WHAT WE’RE WATCHING THIS WEEK
INFLATION DATA

ENERGY/GEOPOLITICS: Ceasefire Extended, but the Situation Remains Fragile

President Trump extended the U.S. ceasefire with Iran after markets closed Tuesday, saying the extension would last until Iran's leaders submit a "unified proposal" to end the war. Trump had said earlier in the day that he did not want to extend it. The U.S. naval blockade of Iranian ports remains in place, and the Strait of Hormuz, through which roughly 20 percent of the world's crude oil typically passes, remains largely closed. This matters to your wallet because oil at $90 a barrel keeps gas prices elevated and puts upward pressure on the cost of nearly everything that gets shipped or manufactured. An extension buys time, but it does not resolve the underlying dispute. Watch oil prices closely in the days ahead.

SMART MONEY SIGNAL

CONSUMER SPENDING: Retail Sales Rose, but Inflation Takes a Bite

The Census Bureau reported Tuesday that U.S. retail sales for March 2026 came in at $752.1 billion, up 4.0 percent from March 2025. These figures are not adjusted for price changes. With overall consumer prices also up 3.3 percent over the same period, the real gain in what Americans are actually buying is much smaller than the headline number suggests. In plain terms, people are spending more dollars but not getting that much more in return. The shelter index continued to rise in March, and food prices remain elevated compared to a year ago. For retirees watching a fixed budget, the gap between what spending data shows and what life actually feels like at the checkout line is real, and it is exactly the problem the next Fed chair will need to address.

WORTH KNOWING

EARNINGS: Big Companies Are Reporting. Results Are Mixed.

Earnings season is in full swing and the early picture is uneven. General Electric reported a 29 percent increase in revenue and a 25 percent jump in earnings per share, beating expectations, but its stock fell more than 6 percent as investors worried about elevated fuel costs and broader economic uncertainty. That tells you something important about this market: even good news is being met with caution right now. UnitedHealth, on the other hand, advanced sharply after delivering better-than-expected results. The divergence between strong and weak companies is widening. For income-focused investors, this is a reminder that dividend reliability matters more than headline earnings beats, especially when the economic outlook is unsettled.

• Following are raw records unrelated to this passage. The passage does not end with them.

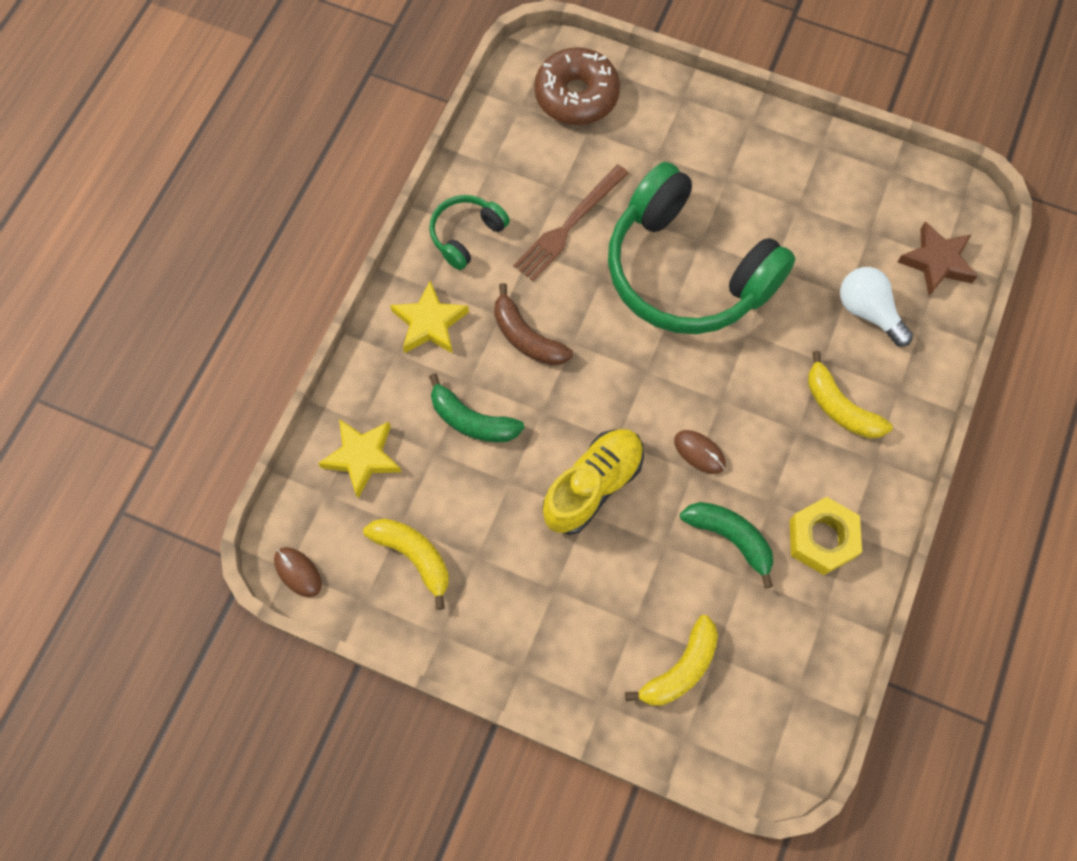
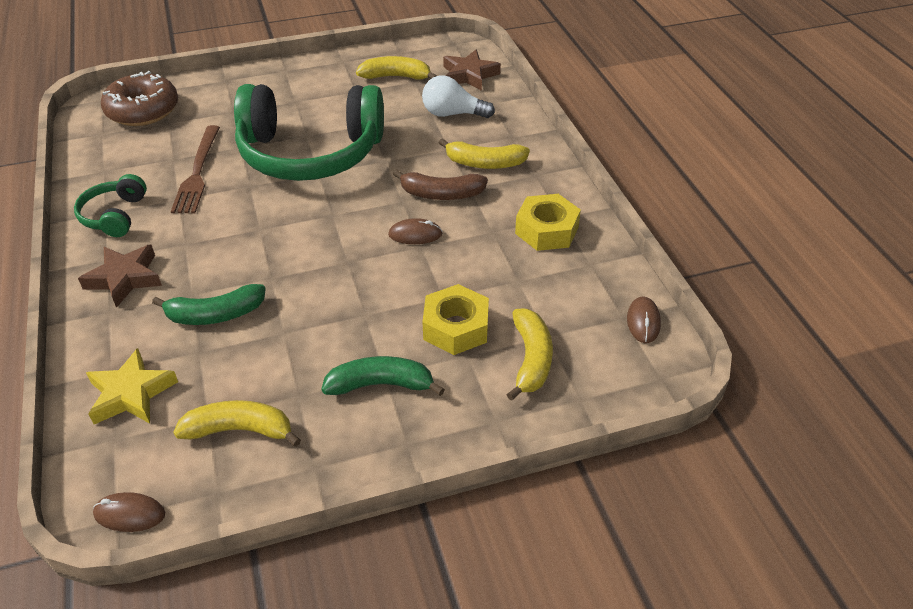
camera: 40 degrees left, 25 degrees down
(429, 323) = (125, 278): yellow star -> brown star
(526, 337) = (218, 244): brown banana -> brown banana (441, 194)
(593, 486) = (354, 296): yellow shoe -> none
(648, 586) = (456, 327): none -> yellow nut
(730, 538) = (486, 265): green banana -> green banana (381, 384)
(810, 709) = (643, 322): none -> brown mouse
(857, 210) = (396, 77): none -> yellow banana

The most important financial story of the week is not the day-to-day market moves or even the ceasefire headlines. It is the question of who will run the Federal Reserve and how seriously they will take inflation. Kevin Warsh's hearing gave markets some signals but no certainty, and with official inflation still running at 3.3 percent, the stakes for retirees are high. Stay focused on preserving purchasing power, keep appropriate cash in high-yield savings accounts while rates remain elevated, and resist making dramatic portfolio moves based on daily headlines from Washington or the Middle East.